Cette différence de perspective est fondamentale. Les meilleurs produits B2B ne sont pas les plus sophistiqués techniquement. Ce sont ceux qui résolvent le mieux le problème de l’utilisateur. Et pour comprendre le problème de l’utilisateur, mieux vaut être un utilisateur soi-même qu’un développeur qui imagine des cas d’usage.
J’ai construit DAIRIA IA parce que j’étais frustré par les outils juridiques existants. Pas parce que je voulais faire de la tech. La frustration d’un utilisateur est le meilleur cahier des charges possible.
« Le meilleur fondateur de SaaS n’est pas celui qui code le mieux. C’est celui qui comprend le mieux le problème qu’il résout. »
Apprendre à coder (un peu) est indispensable
On peut construire un SaaS sans être développeur, mais pas sans comprendre le développement. J’ai appris les bases du code — HTML, CSS, JavaScript, Python — non pas pour développer le produit moi-même, mais pour pouvoir dialoguer avec ceux qui le développent.
Quand un développeur me dit « c’est impossible », je veux être capable de distinguer le « c’est vraiment impossible » du « c’est juste compliqué et j’ai la flemme ». Quand il me propose une architecture, je veux comprendre les implications en termes de coût, de performance et de maintenance.

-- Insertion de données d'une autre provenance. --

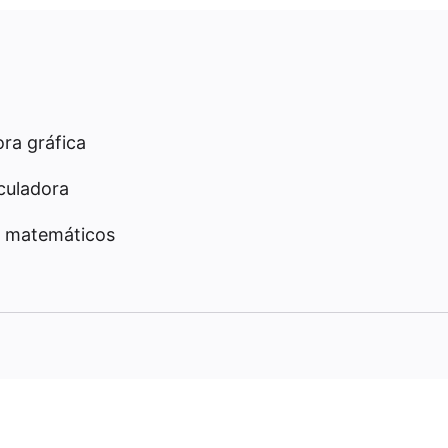
ra gráfica
culadora
 matemáticos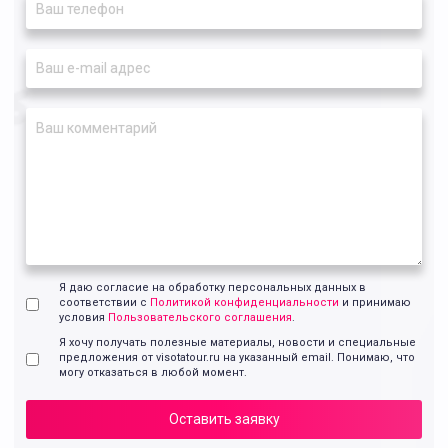
Я даю согласие на обработку персональных данных в
соответствии с
Политикой конфиденциальности
и принимаю
условия
Пользовательского соглашения
.
Я хочу получать полезные материалы, новости и специальные
предложения от visotatour.ru на указанный email. Понимаю, что
могу отказаться в любой момент.
Оставить заявку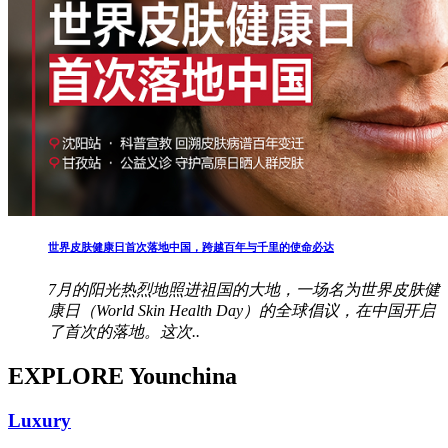
世界皮肤健康日首次落地中国，跨越百年与千里的使命必达
7月的阳光热烈地照进祖国的大地，一场名为世界皮肤健
康日（World Skin Health Day）的全球倡议，在中国开启
了首次的落地。这次..
EXPLORE Younchina
Luxury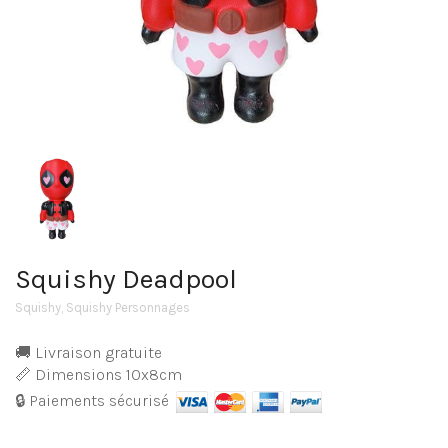
Squishy Deadpool
Squishy
,
Squishy Personnages
🚚 Livraison gratuite
📏 Dimensions 10x8cm
🔒 Paiements sécurisé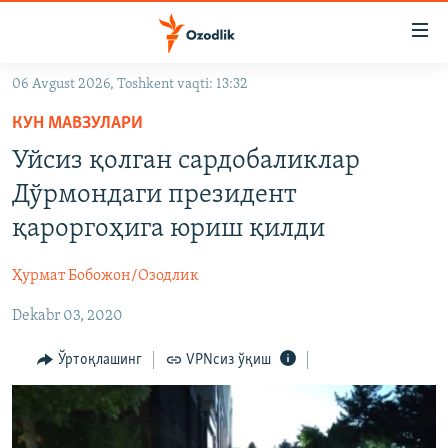
Линклар
Бош
мавзуларга
06 Avgust 2026, Toshkent vaqti: 13:32
ўтинг
OZODLIK SURISHTIRUVLARI
Асосий
КУН МАВЗУЛАРИ
OZODVIDEO
навигацияга
Уйсиз қолган сардобаликлар
ўтинг
OZODARXIV
Дўрмондаги президент
Қидиришга
ўтинг
қароргоҳига юриш қилди
На русском
Ҳурмат Бобожон/Озодлик
ИЖТИМОИЙ ТАРМОҚЛАР
Dekabr 03, 2020
Ўртоқлашинг
VPNсиз ўқиш
Озодлик бошқа тилларда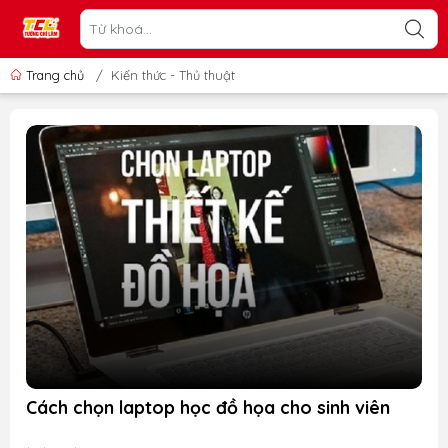
Trang chủ
/
Kiến thức - Thủ thuật
Cách chọn laptop học đồ họa cho sinh viên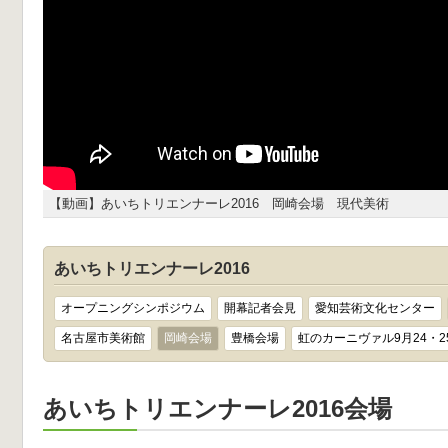
【動画】あいちトリエンナーレ2016 岡崎会場 現代美術
あいちトリエンナーレ2016
オープニングシンポジウム
開幕記者会見
愛知芸術文化センター
名古屋市美術館
岡崎会場
豊橋会場
虹のカーニヴァル9月24・2
あいちトリエンナーレ2016会場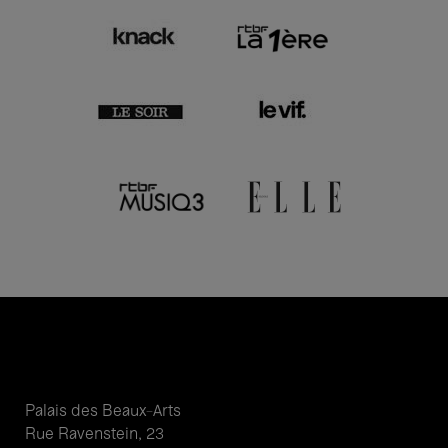
Palais des Beaux-Arts
Rue Ravenstein, 23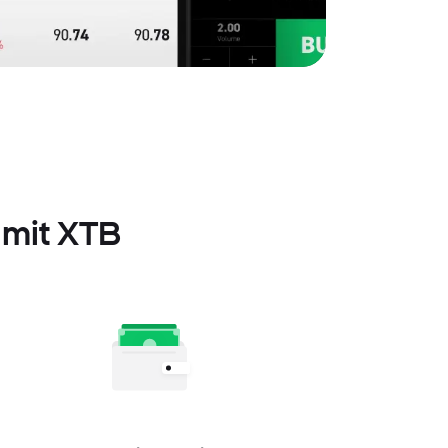
 mit XTB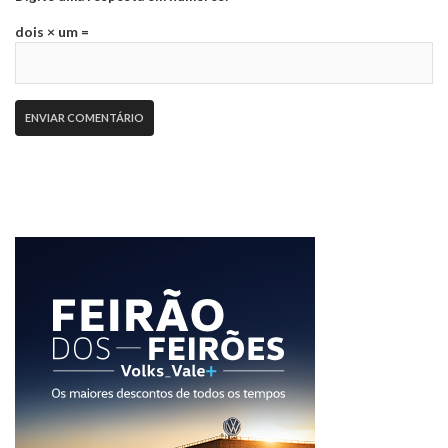
dois × um =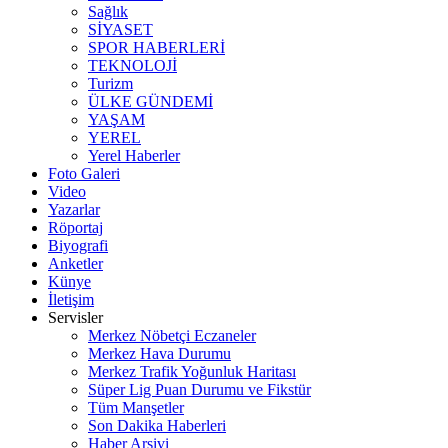
Sağlık
SİYASET
SPOR HABERLERİ
TEKNOLOJİ
Turizm
ÜLKE GÜNDEMİ
YAŞAM
YEREL
Yerel Haberler
Foto Galeri
Video
Yazarlar
Röportaj
Biyografi
Anketler
Künye
İletişim
Servisler
Merkez Nöbetçi Eczaneler
Merkez Hava Durumu
Merkez Trafik Yoğunluk Haritası
Süper Lig Puan Durumu ve Fikstür
Tüm Manşetler
Son Dakika Haberleri
Haber Arşivi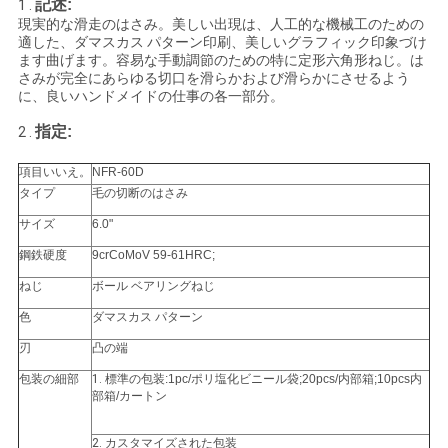
記述:
1 .
現実的な滑走のはさみ。美しい出現は、人工的な機械工のための
い
適した、ダマスカス パターン印刷、美しいグラフィック印象づけ
ます曲げます。容易な手動調節のための特に定形六角形ねじ。は
さみが完全にあらゆる切口を滑らかおよび滑らかにさせるよう
引
に、良いハンドメイドの仕事の各一部分。
指定:
2 .
用
項目いいえ。
NFR-60D
を
タイプ
毛の切断のはさみ
要
サイズ
6.0"
求
鋼鉄硬度
9crCoMoV 59-61HRC;
ねじ
ボール ベアリングねじ
し
色
ダマスカス パターン
な
刃
凸の端
さ
包装の細部
1.
標準の包装:1pc/ポリ塩化ビニール袋;20pcs/内部箱;10pcs内
部箱/カートン
い
2.
カスタマイズされた包装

Le minimum vital, à mon sens : comprendre ce qu’est une API, une base de données, un frontend vs backend, un déploiement. Savoir lire du code même si on ne sait pas l’écrire. Comprendre les ordres de grandeur de coût et de délai. Six mois d’apprentissage en autodidacte suffisent pour ça.
Les trois options pour le développement
Option 1 : trouver un CTO associé. C’est le scénario idéal mais le plus dur à réaliser. Un bon CTO qui accepte de s’associer avec un non-tech sur un projet early-stage, c’est une licorne. Si vous le trouvez, ne le lâchez pas.
Option 2 : sous-traiter à une agence ou des freelances. C’est ce que j’ai fait au début. L’avantage : vous gardez le contrôle et la propriété. L’inconvénient : le coût et la dépendance. Choisissez un prestataire qui comprend votre domaine, pas le moins cher.
Option 3 : l’IA comme co-développeur. C’est de plus en plus viable. Avec Claude Code et les outils d’IA actuels, un non-développeur peut construire des prototypes fonctionnels et même des produits complets pour des cas d’usage bien définis. C’est l’approche que j’utilise de plus en plus.
Les erreurs qui coûtent cher
L’erreur la plus commune du fondateur non-tech : construire trop avant de vendre. J’ai passé trois mois à développer une fonctionnalité que personne n’a utilisée. Trois mois et plusieurs milliers d’euros perdus. Depuis, je vends d’abord (ou au moins je valide l’intérêt), je construis ensuite.
Autre erreur : sous-estimer la maintenance. Construire un produit, c’est 30% du travail. Le maintenir, le corriger, le faire évoluer, c’est 70%. Avant de lancer un développement, demandez-vous : « Qui va maintenir ça dans six mois ? »
Dernière erreur : vouloir tout faire soi-même. Le bootstrap a ses limites. Il y a un moment où il faut investir dans les compétences techniques, que ce soit un recrutement, un prestataire ou une formation sérieuse. Accepter ses limites n’est pas un aveu de faiblesse, c’est un acte de maturité entrepreneuriale.